Investing in Space is hot. Witness PlanetLabs with a recent transaction setting their value at $1.2 billion, OneWeb raising $500 million from a blue chip set of strategic investors, Google buying SkyBox Imaging for $500 million and investing a billion dollars in SpaceX, Spire collecting more top tier venture capital investors like Bessemer, and UrtheCast reversing into a public shell and now trading at a market capitalization in excess of $300 million. But why? Space is still hard, as we have seen with three successive failures to bring cargo to the International Space Station by U.S. and Russian vehicles. These new space markets are anything but mature and predictable. What is driving this interest?
One can certainly argue that cubesat and smallsat technologies have drastically changed the investment propositions for space, greatly reducing the cost to get into orbit and service. The sacrifice of big platform performance for more frequent or extensive coverage is even interesting to some government customers as are the lower projected costs. Any hypothetical risk reduction from disaggregation would be an added benefit, if it proves real. It is also true that access to space is becoming more affordable and available, and there are numerous new rocket and launch service projects under development. Both of these developments help close the often difficult business cases for investments in space projects. It’s easier to increase the “R” in “ROI” (return on investment) if you first slash the “I”. It is also easier to achieve a higher “R” if the number of years you have to wait to begin revenue generation is shortened. So, yes, it is becoming easier to invest in Space. But that still does not answer the question of “Why invest?”

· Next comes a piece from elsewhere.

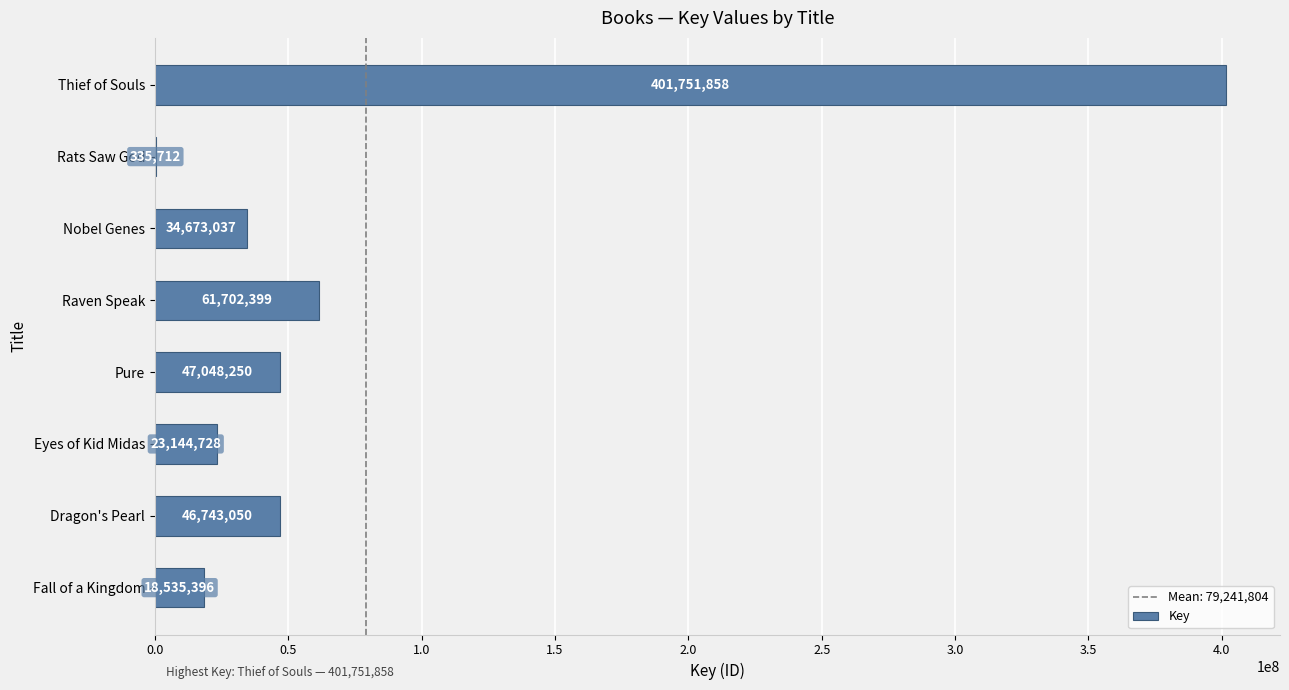

True or false: the data shows 19117687 at Nobel Genes.

False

The why ultimately has to be a belief in profitable and growing market opportunities in Space. In this case, by Space I mean Earth orbit. We are not yet at the point where there is considerable investment interest in space exploration, exploitation or settlement, but those days will come and perhaps soon. At present, however, the primary interest in Space is Earth facing, not outward looking. Industry, governments and consumers want to better utilize the “high ground” of Space to improve communications, and for enhanced sensing and measurement of our planet. For decades there has been this growing expectation that information of almost any kind (data, telephony, video, imagery) should be always available to anyone anyplace. We are still a long way from global 24×7 connectivity, but smart phone and Internet proliferation are driving the demand for bandwidth and innovative new satellite and high altitude systems are coming to fill in the gaps not economically served by wireless and fiber.
But that is only half the revolution going on. The other half has to do with global 24×7 sensing of the Earth and our environment and the tracking and interconnection of all of the assets and machines on it. It is machine-to-machine communication and machine-to-human communication. It is not enough to share and move data around a globally connected planet. We want global presence; the ability to effectively be anywhere anytime and while there to act in almost any way with anything. Ubiquity of presence is the ultimate goal and it is far more than an Internet of Things.